Да и не сподручно разгуливать голым по отделению, где вперемешку лежат разнополые больные. Большая часть из них без сознания, или в таком состоянии, что все равно не ничего не понимают.
Трусы + очки + часы мне принесли в то же утро после обхода дежурной врачебной бригады, которые принимали смену, которым я сразу же и произнес свое пожелание в присутствии их доцента. Кажется, их всех, в том числе присутствующих на обходе в палате медицинских сестер и санитарок, тронула моя забота о них, – «чтобы не беспокоить персонал вопросами о времени». Во как! А кто-то спросил, зачем мне вообще это время нужно?
Обещал не ходить под себя и просить своевременно утку или судно, – разрешили удалить мочевой катетер из мочевого пузыря. О Небо! Какое же это облегчение! Страшно было даже спугнуть ту тишину, которая теперь была внизу живота… Иногда, правда, ныл пузырь.
– Легкий цистит от инородного тела, – пройдет, – сказал доцент на очередном обходе.
Боль в ранах в дневное время была терпимее, чем ночью. В наркотиках меня уже стали ограничивать. Но это уже не так страшно. Словом, терпимо.
Стражи менялись каждые 12 часов. Сдавали друг другу ключи от наручников, иногда передавали друг другу журналы и газеты… Они бы еще подушку передавали. Ни для кого было не секрет, что в ночное время они уходили в подсобное помещение и спали на запасной каталке, – даже не задумываясь над тем фактом, что на этой каталке из отделения вывозили в морг тела умерших пациентов.
Полицейские со мной почти и не разговаривали. Когда я попросил сначала одного из них освободить одну – правую – руку, чтобы воспользоваться уткой, он так и сделал. Ну не помогать же ему с моим «хозяйством», – как я попросил, – если не может одну руку отстегнуть. А потом не стал и приковывать. Так и передавали из смены в смену одну пару наручников на мне, а одну в кармане дежурного.

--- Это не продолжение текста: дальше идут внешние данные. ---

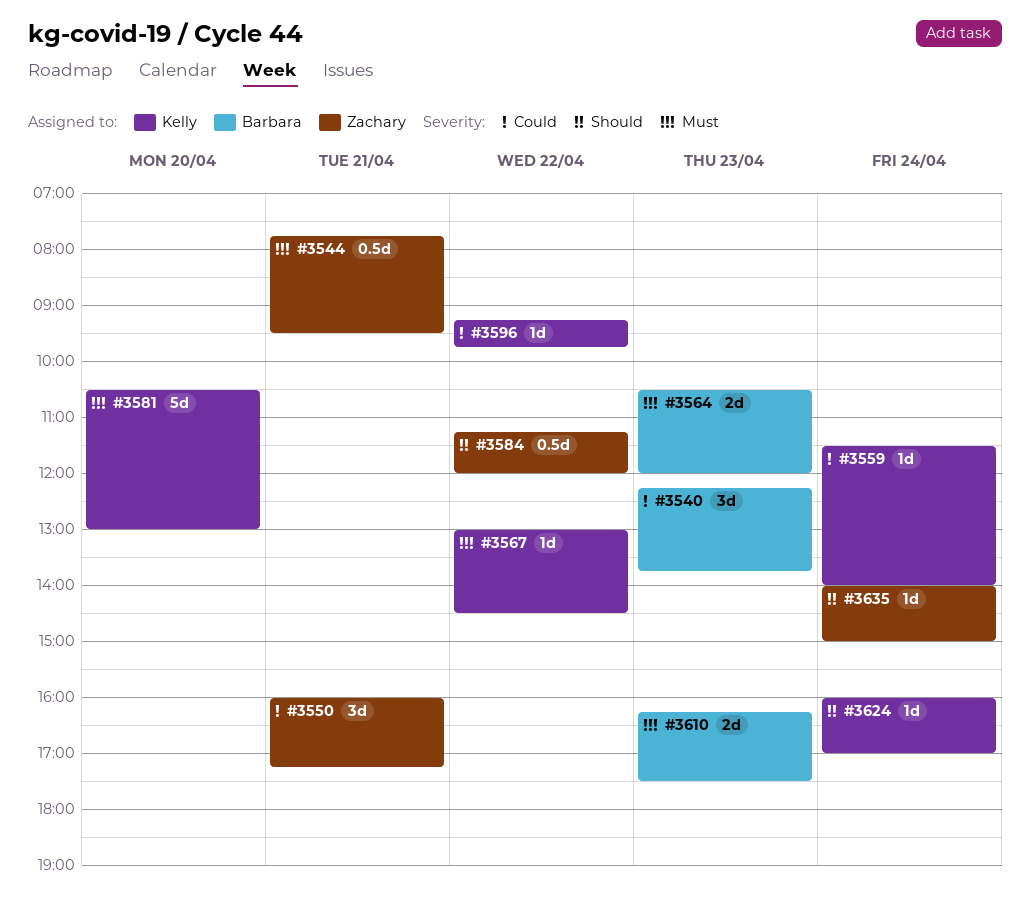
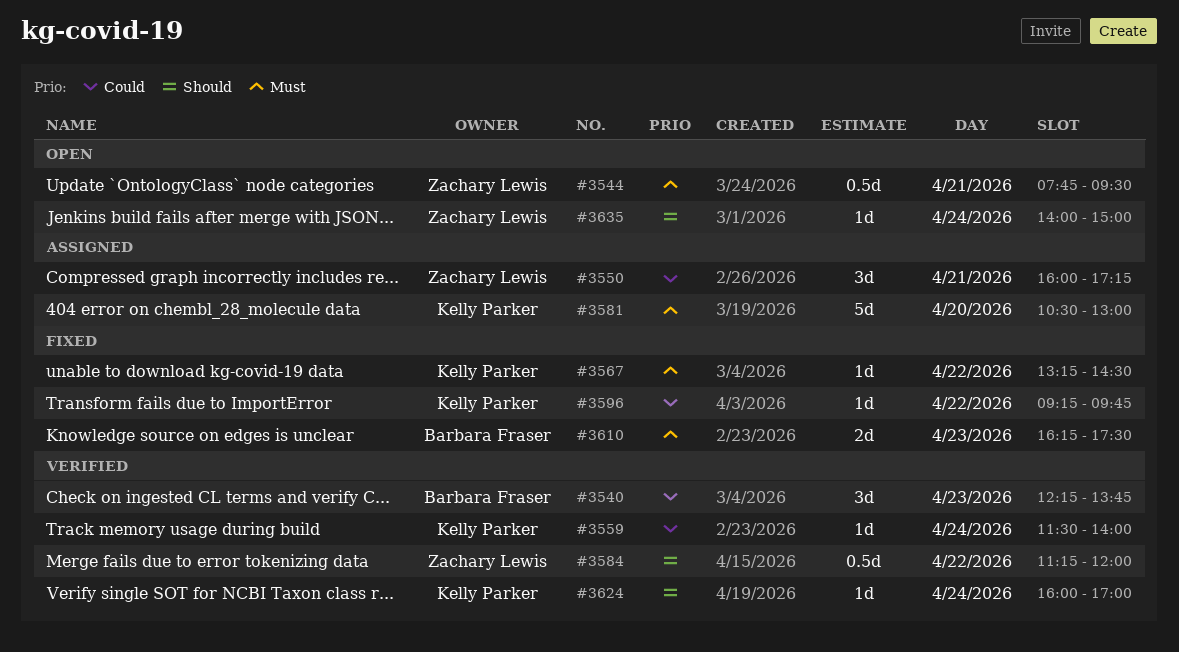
#3564: present -> none
#3567, begins: 13:00 -> 13:15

Ночью возвращалась боль. А слабость не покидала вообще. Оказалось, что «дырок» во мне доблестная охрана ресторана сделала всего-то три: «продырявили» грудную клетку касательно ребер справа (плюс трещина ребра), слепая «пробоина» в животе ниже селезенки слева, сквозная рана правого бедра. Это называется, что они в упор выпустили в меня две (!) обоймы. Вдвоем! Из двух стволов! Хорошо еще, что столовые ножи в ход не пустили! Себя бы ими точно поранили бы!
Ладно бы я прыгал и уворачивался от пуль, как ниндзя… Ладно бы бежал и скрывался за поворотами домов, автомобилями, прохожими… Но я стоял на месте без движений и просто смотрел на них в упор. И они в упор стреляли, стреляли, стреляли, – пока не закончились патроны в их пистолетах. Заметьте, – не «травматики»!
Больше всего болела грудная клетка, – ни вдохнуть, ни выдохнуть. И прижать-то рану невозможно, – надо же дышать. Живот только «крутило» и ныло, – как сказал доцент, мне повезло, что не было ранения или ушиба кишки. Тогда бы и… Словом, много неудобств мне и медикам было бы… Доцент объяснял мне подробно, – явно красуясь перед студентками и сестричками.